The Refugee Crisis

Neither member states – nor the EU – can re-establish control over the situation without collaboration with countries in the Middle East and in Africa.

This week in Brussels is the occasion for “State of the Union” speeches. European Council President Tusk delivered his at the Bruegel Annual Dinner on Monday, Wednesday President Juncker followed with an address to the European Parliament and the week was concluded with former European Council President Van Rompuy’s contribution at European Policy Center. All centered on one common theme – the refugee crisis. This has become the number one challenge to the European Union. Failure to address it properly will have grave consequences for the whole European construction.

Most attention has focused on the Commission’s proposal for a compulsory refugee distribution scheme to share the burden of the most affected member states: Greece, Italy and Hungary. And rightly so – the present system based on the Dublin Convention that puts the entire burden on the first country of arrival in Europa is unsustainable when a country like Greece in August alone received 100,000 immigrants. The present Dublin system cannot survive unless a redistribution mechanism is included – and if Dublin goes by the wayside, Schengen will be the next victim (as permanent national borders are reinstated).
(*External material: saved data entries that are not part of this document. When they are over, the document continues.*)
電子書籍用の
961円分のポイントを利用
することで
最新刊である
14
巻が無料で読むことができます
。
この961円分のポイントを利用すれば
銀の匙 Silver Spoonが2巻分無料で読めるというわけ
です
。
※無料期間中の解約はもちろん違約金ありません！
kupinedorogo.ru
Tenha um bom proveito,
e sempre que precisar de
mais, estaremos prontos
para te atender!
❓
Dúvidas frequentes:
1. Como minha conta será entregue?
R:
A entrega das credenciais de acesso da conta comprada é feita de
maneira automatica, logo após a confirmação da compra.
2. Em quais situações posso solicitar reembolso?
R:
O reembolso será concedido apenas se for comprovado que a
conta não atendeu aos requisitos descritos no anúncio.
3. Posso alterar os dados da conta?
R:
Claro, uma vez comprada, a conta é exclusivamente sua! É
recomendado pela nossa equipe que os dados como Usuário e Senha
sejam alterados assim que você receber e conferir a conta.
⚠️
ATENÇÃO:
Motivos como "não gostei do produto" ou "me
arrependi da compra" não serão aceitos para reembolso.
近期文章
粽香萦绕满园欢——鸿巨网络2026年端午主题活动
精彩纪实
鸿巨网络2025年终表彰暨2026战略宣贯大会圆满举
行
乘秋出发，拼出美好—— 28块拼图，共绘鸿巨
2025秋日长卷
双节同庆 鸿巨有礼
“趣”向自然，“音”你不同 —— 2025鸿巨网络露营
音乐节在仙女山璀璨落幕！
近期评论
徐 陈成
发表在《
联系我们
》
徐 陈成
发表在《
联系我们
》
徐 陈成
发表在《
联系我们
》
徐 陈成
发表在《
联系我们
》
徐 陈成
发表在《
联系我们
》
One can only hope that member states will react more responsibly now than they did when first confronted with a similar proposal in May on the redistribution of a modest 40,000 people. The haggling between member states was not a pretty sight. Only Germany and Sweden – besides Greece and Italy – wholeheartedly supported the proposed scheme. Member states in Central and Eastern Europe were only prepared to accept a token number, forgetting the Cold War experience of massive flight of people from their own countries to the West in search of protection from persecution and political oppression. The UK and Denmark stood aside, referring to their opt-outs from the Union’s immigration and asylum policies. They could have participated through voluntary agreement if the necessary political will had existed: This was proved by Ireland that decided – despite its opt out – to participate in the joint effort.

However, a fairer burden-sharing does not alone solve the problem. Europe needs to take responsibility for more refugees. In a world with 60 million refugees – mainly in areas close to Europe – we cannot credibly pretend that it is only possible to take one per thousand, as we do now.  At the same time, it is unrealistic to assume that a large number of EU countries will be prepared to copy the current German and Swedish generosity – nor that these two states will remain unaffected in years to come from the political difficulties on immigration that other states are experiencing.
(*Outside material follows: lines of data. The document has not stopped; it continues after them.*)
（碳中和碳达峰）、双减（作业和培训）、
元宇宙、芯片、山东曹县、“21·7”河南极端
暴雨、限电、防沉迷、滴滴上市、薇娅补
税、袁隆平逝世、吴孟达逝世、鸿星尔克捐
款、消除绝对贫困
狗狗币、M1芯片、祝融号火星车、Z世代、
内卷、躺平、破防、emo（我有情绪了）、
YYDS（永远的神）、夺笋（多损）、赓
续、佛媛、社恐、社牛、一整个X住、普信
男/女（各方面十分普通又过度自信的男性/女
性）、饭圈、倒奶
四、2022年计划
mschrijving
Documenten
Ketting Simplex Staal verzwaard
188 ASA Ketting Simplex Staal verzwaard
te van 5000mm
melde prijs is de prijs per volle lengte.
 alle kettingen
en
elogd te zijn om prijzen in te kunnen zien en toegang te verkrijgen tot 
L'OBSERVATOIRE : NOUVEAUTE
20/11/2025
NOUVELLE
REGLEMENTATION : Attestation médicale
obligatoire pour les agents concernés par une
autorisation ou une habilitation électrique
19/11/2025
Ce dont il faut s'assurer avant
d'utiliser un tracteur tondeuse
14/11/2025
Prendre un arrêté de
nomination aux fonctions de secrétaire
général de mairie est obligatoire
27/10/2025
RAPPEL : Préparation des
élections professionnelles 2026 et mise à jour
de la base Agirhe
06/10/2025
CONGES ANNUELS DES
The inflow of illegal immigrants that are not victims of persecution in their home countries has to end. Europe cannot – all at the same time – cope with a refugee crisis and welcome economic migrants in search of a better life. Basic changes are needed in various areas, like stopping Illegal immigration from the Balkan states – future members of the EU –by placing them, as proposed by the Commission, in the category of safe third countries.

Even more should be done to control our external borders and stop the traffic of ‘boat people’ across the Mediterranean. The EU is in now rolling out a naval mission (“Euronafor”) in order to destroy the traffickers’ boats and supply lines. Do not expect spectacular results from this effort, as long as the EU fleet cannot operate close to the Libyan coast, due to the internal chaos in that country – a failed state.
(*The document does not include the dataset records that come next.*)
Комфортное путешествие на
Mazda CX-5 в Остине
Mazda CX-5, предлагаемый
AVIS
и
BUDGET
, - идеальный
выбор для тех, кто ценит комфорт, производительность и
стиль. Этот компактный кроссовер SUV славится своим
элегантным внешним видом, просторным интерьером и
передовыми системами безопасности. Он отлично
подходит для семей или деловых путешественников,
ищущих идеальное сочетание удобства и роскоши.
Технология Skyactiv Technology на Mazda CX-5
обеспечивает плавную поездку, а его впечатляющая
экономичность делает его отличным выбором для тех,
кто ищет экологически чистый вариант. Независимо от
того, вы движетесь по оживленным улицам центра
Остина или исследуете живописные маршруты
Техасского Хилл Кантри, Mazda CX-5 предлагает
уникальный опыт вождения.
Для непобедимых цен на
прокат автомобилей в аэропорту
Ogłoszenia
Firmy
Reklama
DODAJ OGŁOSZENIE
It is more difficult to understand that not more is being done to stop the flow from Turkey to Greece and the Balkans. Turkey is no failed state. It is probably wise – as announced by Tusk in his Bruegel speech – to reach out to the country as he will do during a visit to Ankara shortly. To convince Turkey to assist in stopping the traffic will require concessions – and not only in financial terms. Turkey is right to expect much greater solidarity in sustaining the cost of hosting two million refugees. But Turkey could also insist that the EU takes over at least a small number of refugees from their refugee camps, to be shared among its member states.

Many talk about establishing reception centres outside Europe – in the Middle East and Northern Africa – where asylum seekers can stay, while their demands for EU refugee status are being examined. It is, however, difficult to see how relevant countries would cooperate unless assured that that Europe in the end is prepared to take – and assure a distribution among member states – refugees in genuine need of protection.

A permanent allocation mechanism between member states could also help promote an effective return policy for immigrants who do not obtain refugee status in Europe. This is at the top of the agenda of an upcoming summit with relevant African countries in Malta in November. Some EU states – in particular Italy and Spain – have in the past concluded effective agreements with Mediterranean countries, ensuring joint efforts to block boats of refugees leaving and a rapid return of those that nevertheless succeed in reaching Europe. The counterpart has been economic assistance and a certain number of legal immigration possibilities.

The EU should learn from these experiences. It is therefore timely that the Commission intends to look into the opening of legal channels of migration in early 2016, as announced by Juncker in his speech.